Privatizzare la Rai. Il signor B in “conflitto di disinteresse”

Di Emanuele Boffi
31 Gennaio 2002
Accade che il presidente del Consiglio, Silvio Berlusconi, sostenga ai microfoni della radio francese “Europe 1”

Accade che il presidente del Consiglio, Silvio Berlusconi, sostenga ai microfoni della radio francese “Europe 1” che «Nel programma del governo c’è la privatizzazione di due canali (Rai, ndr), e noi la faremo» e che spiazzi, così, in una sola volta, amici e nemici. I nemici del Fnsi e dell’Usigrai, che si trovano costretti ad ammettere una «singolare consonanza di opinioni» con il loro nemico pubblico numero 1, e l’amico Fedele Confalonieri che, il giorno precedente, aveva rilasciato dichiarazioni sibilline al Corriere. Nell’intervista, alla domanda se fosse favorevole ad una privatizzazione della Tv pubblica, il presidente Mediaset aveva risposto «Non ho pregiudiziali; mi domando se sia utile» e «vendere la Rai vuol dire mettere fuori 4-5mila persone. Solo di giornalisti ne andrebbero a casa 600-700».

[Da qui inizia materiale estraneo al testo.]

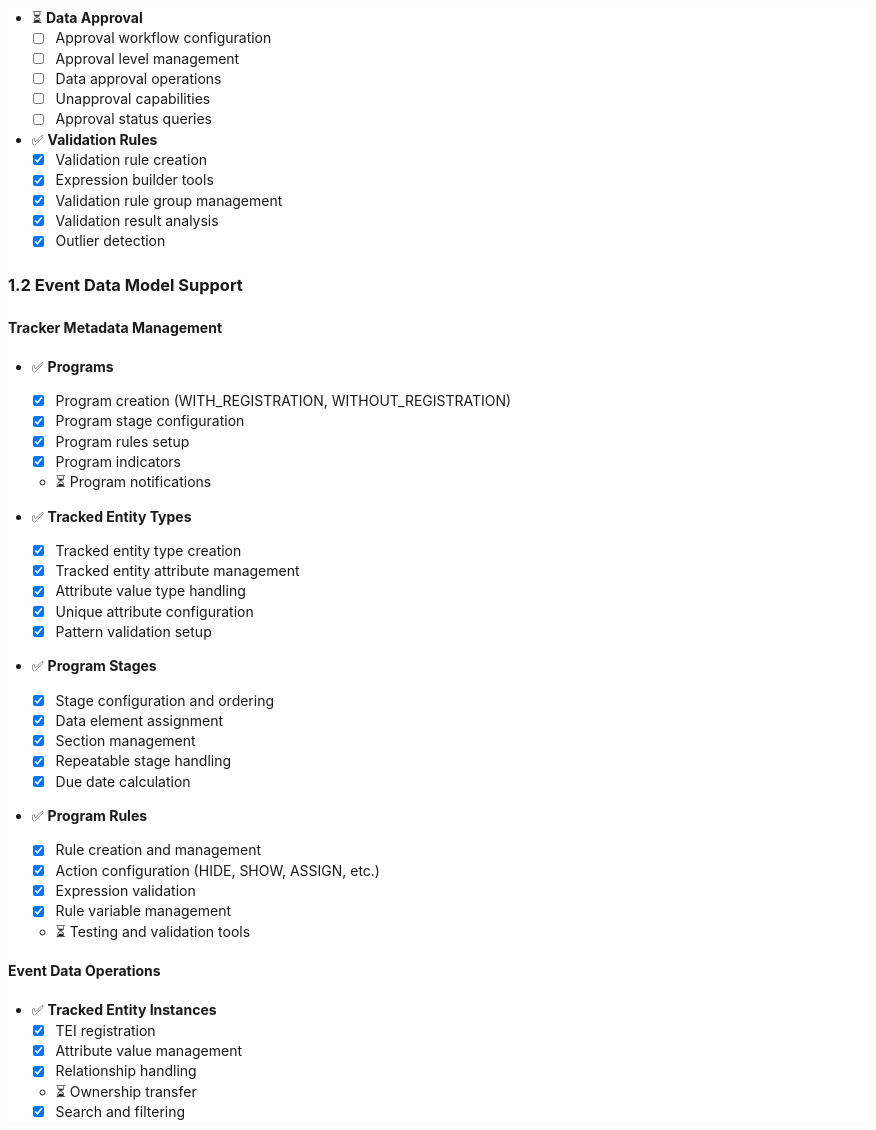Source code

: - ⏳ **Data Approval**
  - [ ] Approval workflow configuration
  - [ ] Approval level management
  - [ ] Data approval operations
  - [ ] Unapproval capabilities
  - [ ] Approval status queries

- ✅ **Validation Rules**
  - [x] Validation rule creation
  - [x] Expression builder tools
  - [x] Validation rule group management
  - [x] Validation result analysis
  - [x] Outlier detection

### 1.2 Event Data Model Support

#### Tracker Metadata Management
- ✅ **Programs**
  - [x] Program creation (WITH_REGISTRATION, WITHOUT_REGISTRATION)
  - [x] Program stage configuration
  - [x] Program rules setup
  - [x] Program indicators
  - ⏳ Program notifications

- ✅ **Tracked Entity Types**
  - [x] Tracked entity type creation
  - [x] Tracked entity attribute management
  - [x] Attribute value type handling
  - [x] Unique attribute configuration
  - [x] Pattern validation setup

- ✅ **Program Stages**
  - [x] Stage configuration and ordering
  - [x] Data element assignment
  - [x] Section management
  - [x] Repeatable stage handling
  - [x] Due date calculation

- ✅ **Program Rules**
  - [x] Rule creation and management
  - [x] Action configuration (HIDE, SHOW, ASSIGN, etc.)
  - [x] Expression validation
  - [x] Rule variable management
  - ⏳ Testing and validation tools

#### Event Data Operations
- ✅ **Tracked Entity Instances**
  - [x] TEI registration
  - [x] Attribute value management
  - [x] Relationship handling
  - ⏳ Ownership transfer
  - [x] Search and filtering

Se il Cavaliere porterà in porto quanto dichiarato sarà un bel caso di “conflitto di disinteresse”. Non è un mistero infatti (e Confalonieri lo sa bene, aldilà di un posticcio interessamento per le sorti di colleghi giornalisti Rai) che a lasciare la situazione così com’è ci guadagnerebbero sia Rai che Mediaset. La Rai, che, come ha scritto Il Foglio, potrebbe continuare a essere quella «provincia consolare da basso impero» dove si distribuiscono «prebende di palinsesto usate come metodo di governo». E Mediaset che, avvantaggiata dall’avere un antagonista fiacco o perlomeno dello stesso livello, non vedrebbe osteggiata la propria recente leadership mediatica. Al duopolio televisivo italiano non piacerebbe certo far entrare terzi incomodi che rovinino la cristalleria di un sistema (anche di raccolta pubblicitaria) equilibrato e fragile al tempo stesso. Il caso La7 è ancora lì a dimostrarlo. Ma qualcosa va pur fatto e la privatizzazione sembra l’unica via d’uscita per una situazione di stallo (e di comodo, per molti ma non per tutti).

Che il Cavaliere faccia ciò che dice, Tempi se lo augura. Darebbe una bella lezione politica e di stile a quanti ancora oggi, sotto ridicoli richiami moralistici al “conflitto di interessi”, voglione de facto cambiare tutto per non cambiare niente.